The museum’s fundamental objective–“to give visibility to the human rights violations by the Chilean State between 1973 and 1990; to dignify the victims and their families; and to stimulate reflection and the debate about the importance of respect and tolerance, so that these events are never repeated”–confines and defines the consensus politics of post-Pinochet Chile. Why, as some have discussed with me, does the museum only focus on the years between 1973 and 1990, binding time and space in a conversation which arguably deserves to explore the precedents before and processes after these years? Well known human rights activist Alicia Lira, president of the Agrupación de Familiares Ejecutidos-Politicos, tossed at me lightly the question of where in the museum’s story is the self-liberation, the base Christian groups, the clandestine meetings, the bello or beauty of the human rights movement during the dictatorship? I myself have questioned the museum’s aims and energies in a time when torturers still hold public office and receive comfortable retirement packages for service during the Pinochet years.

crowd at museum

Celebration of the museum’s second anniversary in 2012

But the reality of the situation, at least in my eyes, is that the Museum of Memory and Human Rights is fulfilling a critical role in a critical transition in Chile, and will continue to do so. My visits, in their many forms, have demonstrated the power of this public place: elementary and middle-school students scribbling notes in notebooks, presenters such as the historian Steve Stern and Fernando Botero’s art exhibit of Abu Ghraib, the middle-aged Chilean visitor on a guided tour sharing her experience of “olla communes” (community pots) in the 70s and 80s, engaged international backpackers asking questions, graduate students in the archives, archivists digitizing documents, and so much more. Call it a consensus, but this, I believe, is what is special at the museum: an open-ended encounter that cuts across language and cultures, disciplines and principals, politics and people.

If the museum is hampered by its intent to harness a particular vision of history so too has it unleashed creative energies that press against new and old boundaries. This might take the form of personal reflections or memory debates, but it may also manifest in other areas such as human rights education, historical interpretation, and museum administration—areas in which the museum seemingly excels. Brodsky emphasized the dynamic nature of the institution, its ability to adapt to present needs, the aim to “universalize our message of human rights.” Cherstin M. Lyon’s sharp review of the Museum of Memory and Human Rights notes that it “is designed not just to preserve the memory of a historical narrative. It is also meant to be an educational tool that will remain relevant to new generations that encounter human-rights challenges in new contexts” (The Public Historian, Vol. 33, No. 2, May 2011, p. 141).

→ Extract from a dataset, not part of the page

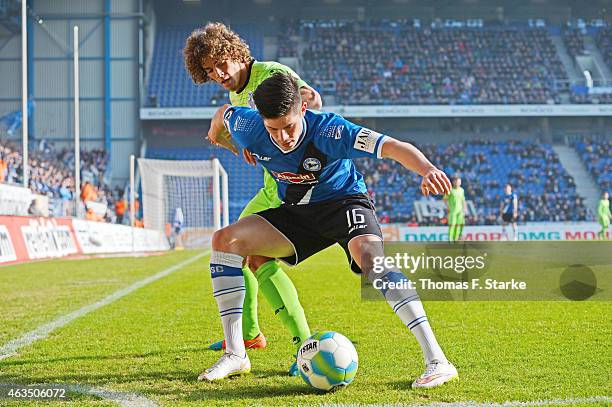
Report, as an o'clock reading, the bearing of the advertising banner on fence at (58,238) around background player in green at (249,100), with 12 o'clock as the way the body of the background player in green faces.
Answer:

Lyon’s very next line, though, drawing on Edward Linenthal’s analysis of the National Holocaust Museum in Washington, D.C., is relevant: “As powerful and moving as the museum is, it cannot replicate the raw emotion of informal memorials, historic sites, and cemeteries.”  True. To a degree. That the museum isn’t physically connected to a public place were human rights violations occurred may detract from raw emotion. But it shouldn’t detract from the fact that the museum is an historic place. If we remove history from its museumified past and into a dynamic present, then we may see the museum in Santiago de Chile as an historic site right now—in the social-historic process of the present—marking and making a society a generation after it was split in two in 1973. Whatever the case, whether you’re looking for raw emotion or the cooler side of consensus, I put the Museum of Memory and Human Rights on the top of my list for anybody exploring Chile’s recent past and its historic present.